The defendants admitted that they had infringed the trademark subject to the defence that the trademark had been invalidly registered. The submissions the defendants relied upon include the following noteworthy issues.

(i) That the mark consists exclusively of signs or indications which may save, in trade, to designate a characteristic of the goods in respect of which it is registered.
(ii) The mark is devoid of distinctive character
(iii) The application for the trademark was made in bad faith.

The useful conclusions to take away from this case are:

First, the defendants argued that the public would take JUMPSTAR to allude to JUMPSTART meaning that the product when used in relation to batteries was purely descriptive. It was designated to the characteristic of the good.

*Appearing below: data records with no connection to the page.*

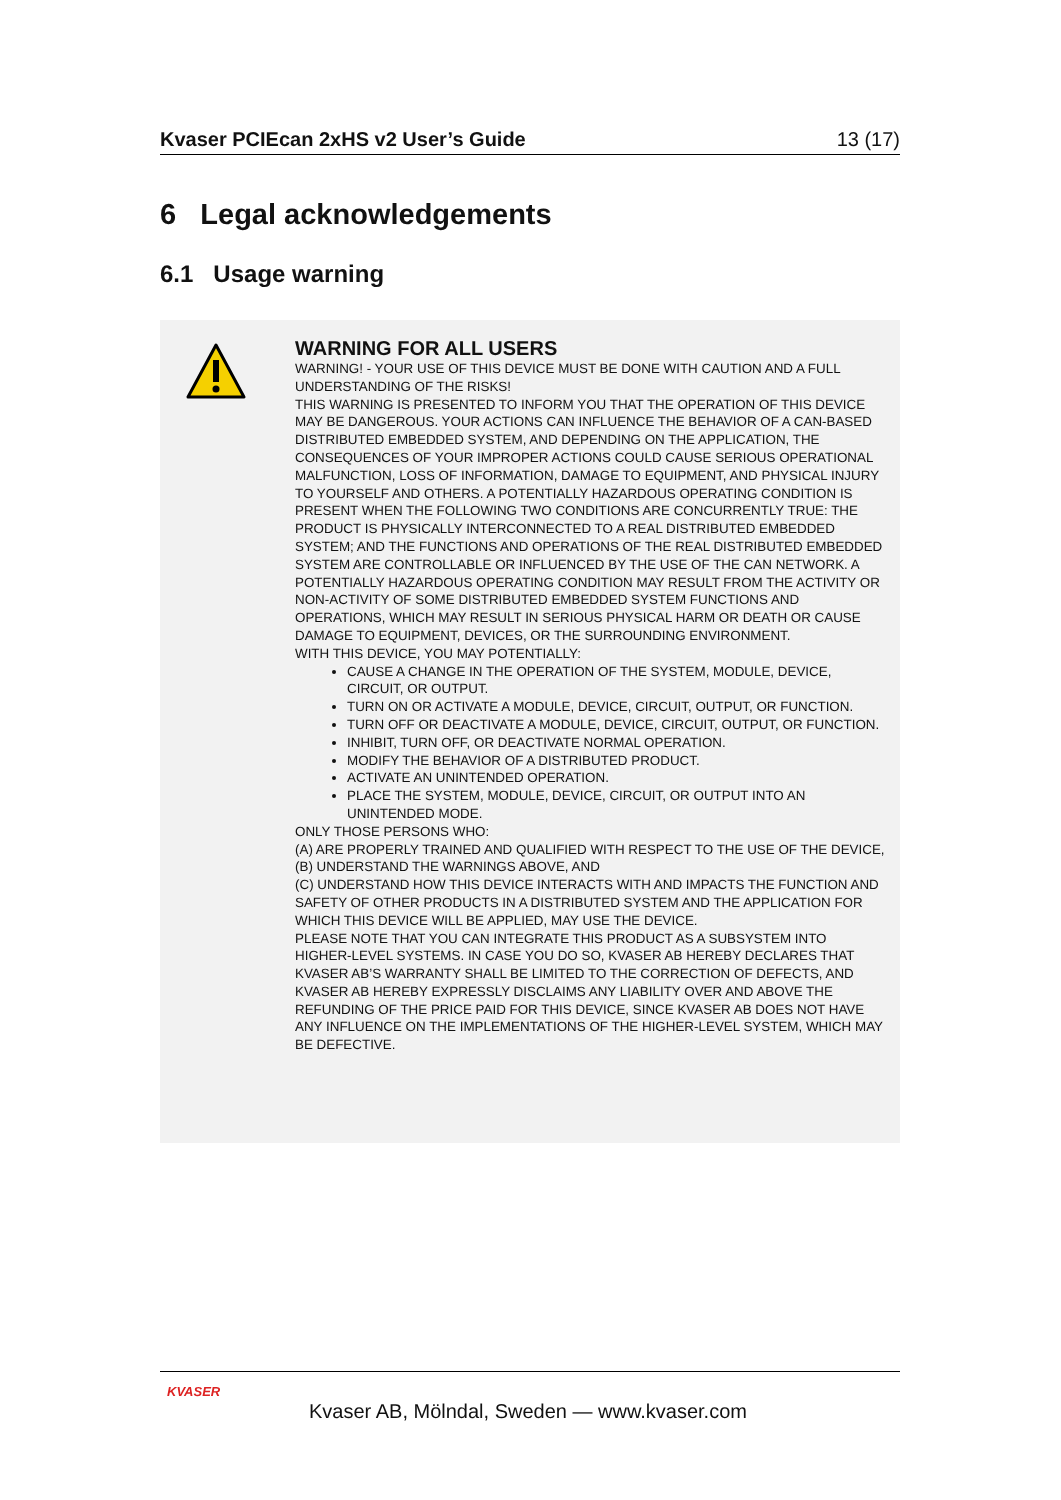Kvaser PCIEcan 2xHS v2 User’s Guide 13 (17)
6 Legal acknowledgements
6.1 Usage warning
WARNING FOR ALL USERS
WARNING! - YOUR USE OF THIS DEVICE MUST BE DONE WITH CAUTION AND A FULL UNDERSTANDING OF THE RISKS!
THIS WARNING IS PRESENTED TO INFORM YOU THAT THE OPERATION OF THIS DEVICE MAY BE DANGEROUS. YOUR ACTIONS CAN INFLUENCE THE BEHAVIOR OF A CAN-BASED DISTRIBUTED EMBEDDED SYSTEM, AND DEPENDING ON THE APPLICATION, THE CONSEQUENCES OF YOUR IMPROPER ACTIONS COULD CAUSE SERIOUS OPERATIONAL MALFUNCTION, LOSS OF INFORMATION, DAMAGE TO EQUIPMENT, AND PHYSICAL INJURY TO YOURSELF AND OTHERS. A POTENTIALLY HAZARDOUS OPERATING CONDITION IS PRESENT WHEN THE FOLLOWING TWO CONDITIONS ARE CONCURRENTLY TRUE: THE PRODUCT IS PHYSICALLY INTERCONNECTED TO A REAL DISTRIBUTED EMBEDDED SYSTEM; AND THE FUNCTIONS AND OPERATIONS OF THE REAL DISTRIBUTED EMBEDDED SYSTEM ARE CONTROLLABLE OR INFLUENCED BY THE USE OF THE CAN NETWORK. A POTENTIALLY HAZARDOUS OPERATING CONDITION MAY RESULT FROM THE ACTIVITY OR NON-ACTIVITY OF SOME DISTRIBUTED EMBEDDED SYSTEM FUNCTIONS AND OPERATIONS, WHICH MAY RESULT IN SERIOUS PHYSICAL HARM OR DEATH OR CAUSE DAMAGE TO EQUIPMENT, DEVICES, OR THE SURROUNDING ENVIRONMENT.
WITH THIS DEVICE, YOU MAY POTENTIALLY:
CAUSE A CHANGE IN THE OPERATION OF THE SYSTEM, MODULE, DEVICE, CIRCUIT, OR OUTPUT.
TURN ON OR ACTIVATE A MODULE, DEVICE, CIRCUIT, OUTPUT, OR FUNCTION.
TURN OFF OR DEACTIVATE A MODULE, DEVICE, CIRCUIT, OUTPUT, OR FUNCTION.
INHIBIT, TURN OFF, OR DEACTIVATE NORMAL OPERATION.
MODIFY THE BEHAVIOR OF A DISTRIBUTED PRODUCT.
ACTIVATE AN UNINTENDED OPERATION.
PLACE THE SYSTEM, MODULE, DEVICE, CIRCUIT, OR OUTPUT INTO AN UNINTENDED MODE.
ONLY THOSE PERSONS WHO:
(A) ARE PROPERLY TRAINED AND QUALIFIED WITH RESPECT TO THE USE OF THE DEVICE,
(B) UNDERSTAND THE WARNINGS ABOVE, AND
(C) UNDERSTAND HOW THIS DEVICE INTERACTS WITH AND IMPACTS THE FUNCTION AND SAFETY OF OTHER PRODUCTS IN A DISTRIBUTED SYSTEM AND THE APPLICATION FOR WHICH THIS DEVICE WILL BE APPLIED, MAY USE THE DEVICE.
PLEASE NOTE THAT YOU CAN INTEGRATE THIS PRODUCT AS A SUBSYSTEM INTO HIGHER-LEVEL SYSTEMS. IN CASE YOU DO SO, KVASER AB HEREBY DECLARES THAT KVASER AB’S WARRANTY SHALL BE LIMITED TO THE CORRECTION OF DEFECTS, AND KVASER AB HEREBY EXPRESSLY DISCLAIMS ANY LIABILITY OVER AND ABOVE THE REFUNDING OF THE PRICE PAID FOR THIS DEVICE, SINCE KVASER AB DOES NOT HAVE ANY INFLUENCE ON THE IMPLEMENTATIONS OF THE HIGHER-LEVEL SYSTEM, WHICH MAY BE DEFECTIVE.
KVASER
Kvaser AB, Mölndal, Sweden — www.kvaser.com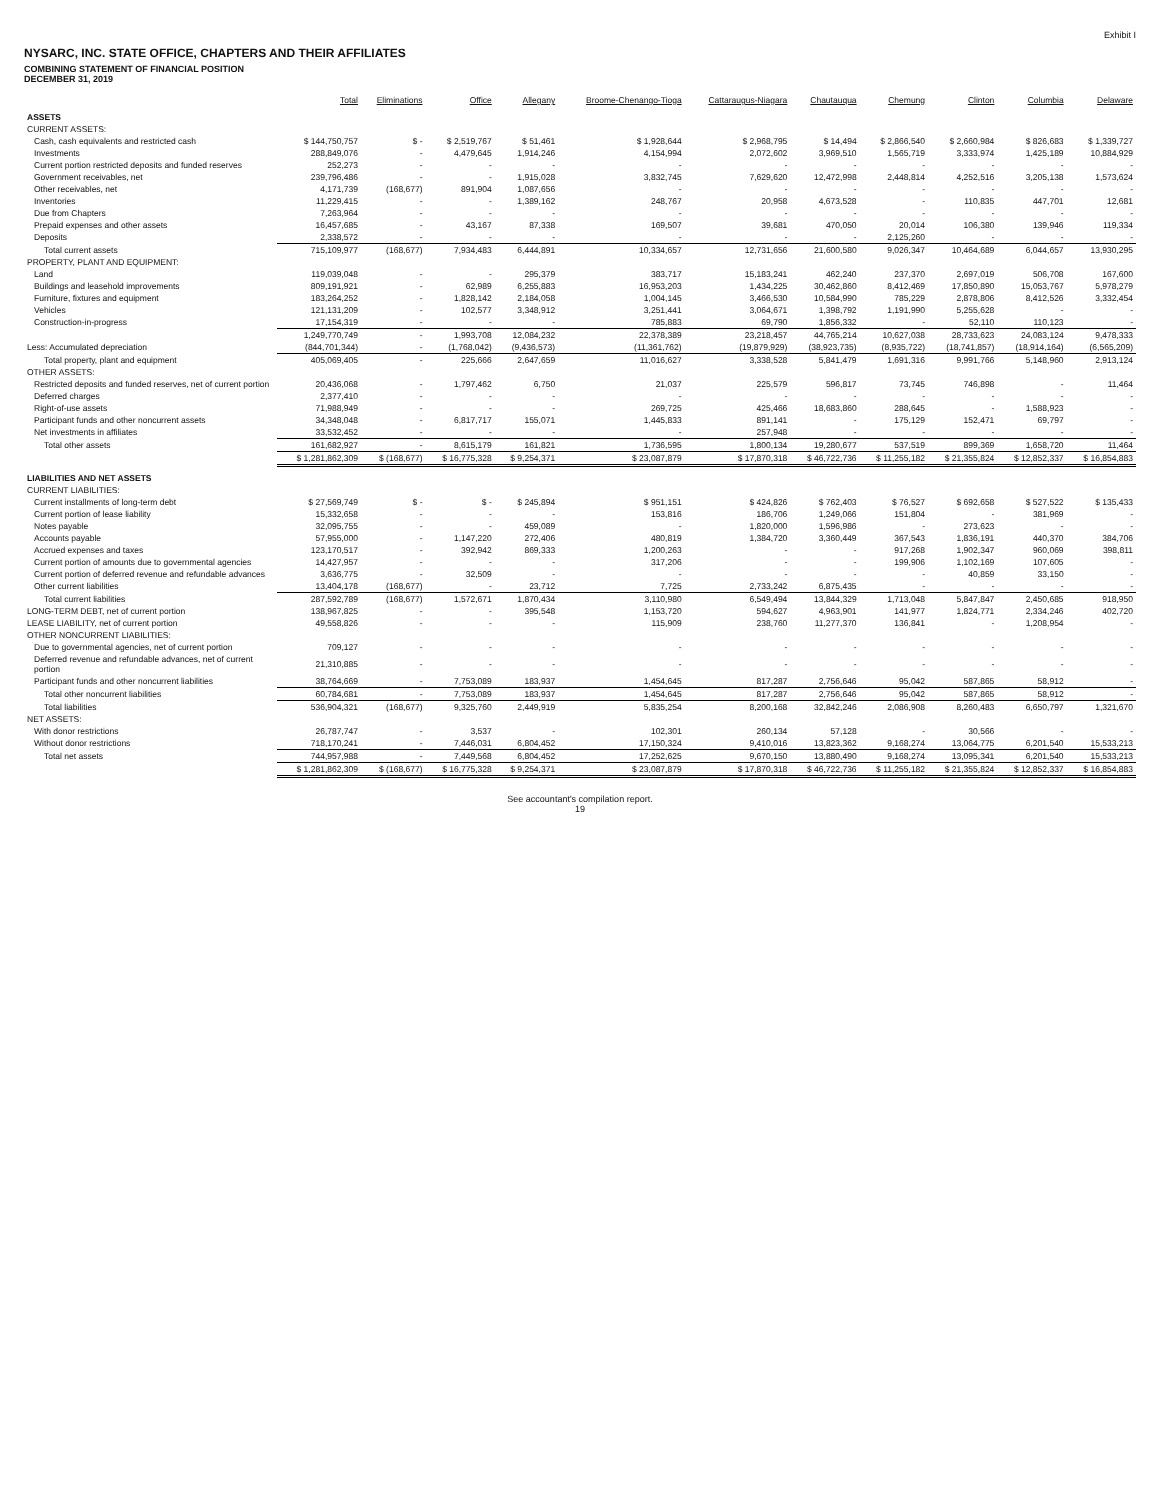Exhibit I
NYSARC, INC. STATE OFFICE, CHAPTERS AND THEIR AFFILIATES
COMBINING STATEMENT OF FINANCIAL POSITION
DECEMBER 31, 2019
| | Total | Eliminations | Office | Allegany | Broome-Chenango-Tioga | Cattaraugus-Niagara | Chautauqua | Chemung | Clinton | Columbia | Delaware |
| --- | --- | --- | --- | --- | --- | --- | --- | --- | --- | --- | --- |
| ASSETS | | | | | | | | | | | |
| CURRENT ASSETS: | | | | | | | | | | | |
| Cash, cash equivalents and restricted cash | $ 144,750,757 | $ - | $ 2,519,767 | $ 51,461 | $ 1,928,644 | $ 2,968,795 | $ 14,494 | $ 2,866,540 | $ 2,660,984 | $ 826,683 | $ 1,339,727 |
| Investments | 288,849,076 | - | 4,479,645 | 1,914,246 | 4,154,994 | 2,072,602 | 3,969,510 | 1,565,719 | 3,333,974 | 1,425,189 | 10,884,929 |
| Current portion restricted deposits and funded reserves | 252,273 | - | - | - | - | - | - | - | - | - | - |
| Government receivables, net | 239,796,486 | - | - | 1,915,028 | 3,832,745 | 7,629,620 | 12,472,998 | 2,448,814 | 4,252,516 | 3,205,138 | 1,573,624 |
| Other receivables, net | 4,171,739 | (168,677) | 891,904 | 1,087,656 | - | - | - | - | - | - | - |
| Inventories | 11,229,415 | - | - | 1,389,162 | 248,767 | 20,958 | 4,673,528 | - | 110,835 | 447,701 | 12,681 |
| Due from Chapters | 7,263,964 | - | - | - | - | - | - | - | - | - | - |
| Prepaid expenses and other assets | 16,457,685 | - | 43,167 | 87,338 | 169,507 | 39,681 | 470,050 | 20,014 | 106,380 | 139,946 | 119,334 |
| Deposits | 2,338,572 | - | - | - | - | - | - | 2,125,260 | - | - | - |
| Total current assets | 715,109,977 | (168,677) | 7,934,483 | 6,444,891 | 10,334,657 | 12,731,656 | 21,600,580 | 9,026,347 | 10,464,689 | 6,044,657 | 13,930,295 |
| PROPERTY, PLANT AND EQUIPMENT: | | | | | | | | | | | |
| Land | 119,039,048 | - | - | 295,379 | 383,717 | 15,183,241 | 462,240 | 237,370 | 2,697,019 | 506,708 | 167,600 |
| Buildings and leasehold improvements | 809,191,921 | - | 62,989 | 6,255,883 | 16,953,203 | 1,434,225 | 30,462,860 | 8,412,469 | 17,850,890 | 15,053,767 | 5,978,279 |
| Furniture, fixtures and equipment | 183,264,252 | - | 1,828,142 | 2,184,058 | 1,004,145 | 3,466,530 | 10,584,990 | 785,229 | 2,878,806 | 8,412,526 | 3,332,454 |
| Vehicles | 121,131,209 | - | 102,577 | 3,348,912 | 3,251,441 | 3,064,671 | 1,398,792 | 1,191,990 | 5,255,628 | - | - |
| Construction-in-progress | 17,154,319 | - | - | - | 785,883 | 69,790 | 1,856,332 | - | 52,110 | 110,123 | - |
| | 1,249,770,749 | - | 1,993,708 | 12,084,232 | 22,378,389 | 23,218,457 | 44,765,214 | 10,627,038 | 28,733,623 | 24,083,124 | 9,478,333 |
| Less: Accumulated depreciation | (844,701,344) | - | (1,768,042) | (9,436,573) | (11,361,762) | (19,879,929) | (38,923,735) | (8,935,722) | (18,741,857) | (18,914,164) | (6,565,209) |
| Total property, plant and equipment | 405,069,405 | - | 225,666 | 2,647,659 | 11,016,627 | 3,338,528 | 5,841,479 | 1,691,316 | 9,991,766 | 5,148,960 | 2,913,124 |
| OTHER ASSETS: | | | | | | | | | | | |
| Restricted deposits and funded reserves, net of current portion | 20,436,068 | - | 1,797,462 | 6,750 | 21,037 | 225,579 | 596,817 | 73,745 | 746,898 | - | 11,464 |
| Deferred charges | 2,377,410 | - | - | - | - | - | - | - | - | - | - |
| Right-of-use assets | 71,988,949 | - | - | - | 269,725 | 425,466 | 18,683,860 | 288,645 | - | 1,588,923 | - |
| Participant funds and other noncurrent assets | 34,348,048 | - | 6,817,717 | 155,071 | 1,445,833 | 891,141 | - | 175,129 | 152,471 | 69,797 | - |
| Net investments in affiliates | 33,532,452 | - | - | - | - | 257,948 | - | - | - | - | - |
| Total other assets | 161,682,927 | - | 8,615,179 | 161,821 | 1,736,595 | 1,800,134 | 19,280,677 | 537,519 | 899,369 | 1,658,720 | 11,464 |
| | $ 1,281,862,309 | $ (168,677) | $ 16,775,328 | $ 9,254,371 | $ 23,087,879 | $ 17,870,318 | $ 46,722,736 | $ 11,255,182 | $ 21,355,824 | $ 12,852,337 | $ 16,854,883 |
| LIABILITIES AND NET ASSETS | | | | | | | | | | | |
| CURRENT LIABILITIES: | | | | | | | | | | | |
| Current installments of long-term debt | $ 27,569,749 | $ - | $ - | $ 245,894 | $ 951,151 | $ 424,826 | $ 762,403 | $ 76,527 | $ 692,658 | $ 527,522 | $ 135,433 |
| Current portion of lease liability | 15,332,658 | - | - | - | 153,816 | 186,706 | 1,249,066 | 151,804 | - | 381,969 | - |
| Notes payable | 32,095,755 | - | - | 459,089 | - | 1,820,000 | 1,596,986 | - | 273,623 | - | - |
| Accounts payable | 57,955,000 | - | 1,147,220 | 272,406 | 480,819 | 1,384,720 | 3,360,449 | 367,543 | 1,836,191 | 440,370 | 384,706 |
| Accrued expenses and taxes | 123,170,517 | - | 392,942 | 869,333 | 1,200,263 | - | - | 917,268 | 1,902,347 | 960,069 | 398,811 |
| Current portion of amounts due to governmental agencies | 14,427,957 | - | - | - | 317,206 | - | - | 199,906 | 1,102,169 | 107,605 | - |
| Current portion of deferred revenue and refundable advances | 3,636,775 | - | 32,509 | - | - | - | - | - | 40,859 | 33,150 | - |
| Other current liabilities | 13,404,178 | (168,677) | - | 23,712 | 7,725 | 2,733,242 | 6,875,435 | - | - | - | - |
| Total current liabilities | 287,592,789 | (168,677) | 1,572,671 | 1,870,434 | 3,110,980 | 6,549,494 | 13,844,329 | 1,713,048 | 5,847,847 | 2,450,685 | 918,950 |
| LONG-TERM DEBT, net of current portion | 138,967,825 | - | - | 395,548 | 1,153,720 | 594,627 | 4,963,901 | 141,977 | 1,824,771 | 2,334,246 | 402,720 |
| LEASE LIABILITY, net of current portion | 49,558,826 | - | - | - | 115,909 | 238,760 | 11,277,370 | 136,841 | - | 1,208,954 | - |
| OTHER NONCURRENT LIABILITIES: | | | | | | | | | | | |
| Due to governmental agencies, net of current portion | 709,127 | - | - | - | - | - | - | - | - | - | - |
| Deferred revenue and refundable advances, net of current portion | 21,310,885 | - | - | - | - | - | - | - | - | - | - |
| Participant funds and other noncurrent liabilities | 38,764,669 | - | 7,753,089 | 183,937 | 1,454,645 | 817,287 | 2,756,646 | 95,042 | 587,865 | 58,912 | - |
| Total other noncurrent liabilities | 60,784,681 | - | 7,753,089 | 183,937 | 1,454,645 | 817,287 | 2,756,646 | 95,042 | 587,865 | 58,912 | - |
| Total liabilities | 536,904,321 | (168,677) | 9,325,760 | 2,449,919 | 5,835,254 | 8,200,168 | 32,842,246 | 2,086,908 | 8,260,483 | 6,650,797 | 1,321,670 |
| NET ASSETS: | | | | | | | | | | | |
| With donor restrictions | 26,787,747 | - | 3,537 | - | 102,301 | 260,134 | 57,128 | - | 30,566 | - | - |
| Without donor restrictions | 718,170,241 | - | 7,446,031 | 6,804,452 | 17,150,324 | 9,410,016 | 13,823,362 | 9,168,274 | 13,064,775 | 6,201,540 | 15,533,213 |
| Total net assets | 744,957,988 | - | 7,449,568 | 6,804,452 | 17,252,625 | 9,670,150 | 13,880,490 | 9,168,274 | 13,095,341 | 6,201,540 | 15,533,213 |
| | $ 1,281,862,309 | $ (168,677) | $ 16,775,328 | $ 9,254,371 | $ 23,087,879 | $ 17,870,318 | $ 46,722,736 | $ 11,255,182 | $ 21,355,824 | $ 12,852,337 | $ 16,854,883 |
See accountant's compilation report.
19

The Judge disagreed. He concluded that the issue was whether the average consumer would mistake JUMPSTAR for JUMPSTART when it is used with batteries. Does the “t” make all the difference or what difference does the “t” make? The Judge’s conclusion was that the “t” did make a difference significant enough so that JUMPSTAR was not purely descriptive of jumpstarting a vehicle with a battery.

In arriving at his conclusions the Judge refers to the test in Article 3(1)(c) Council Regulation (EC) 207/2009. The test was whether there would be an immediate misperception of the mark as JUMPSTART without further thought based on the average informed consumer. I have no idea what “average informed consumer” means in the real world, in any event, the Judge did not find evidence adduced by both parties helpful in satisfying the test. Additionally the defendants argument that some people with an accent do not even pronounce the “t” was also dismissed. The Judge advised that aural similarity alone is liable to infringement where there are significant visual and conceptual differences, See Premier Brands UK Ltd v Typhoon Europe Ltd [2000] FSR 767.

Second, the defendants submissions that the trademark was registered in bad faith – Art 3(1)(b)- also failed. Referring to Arnold J’s comments on bad faith in Och-Ziff Management Europe Ltd OCH Capital LLP [2010] EWHC 2599 (Ch); {2011] FSR 11, that an applicant for a trademark doesn’t act in bad faith solely because he knows that other parties are using the mark in relation to the same goods or services. he may believe that he has the superior right to the mark, Hacon J dismissed the defendants arguments on bad faith.

The other noteworthy conclusion to be drawn from this case is the importance of intellectual property indemnity clauses in commercial contracts. In this case SML the second defendant was a beneficiary of an indemnity offered by SSEL .

As for the overall result of the case, the trademark was held to be validly registered, and had been infringed by the defendants.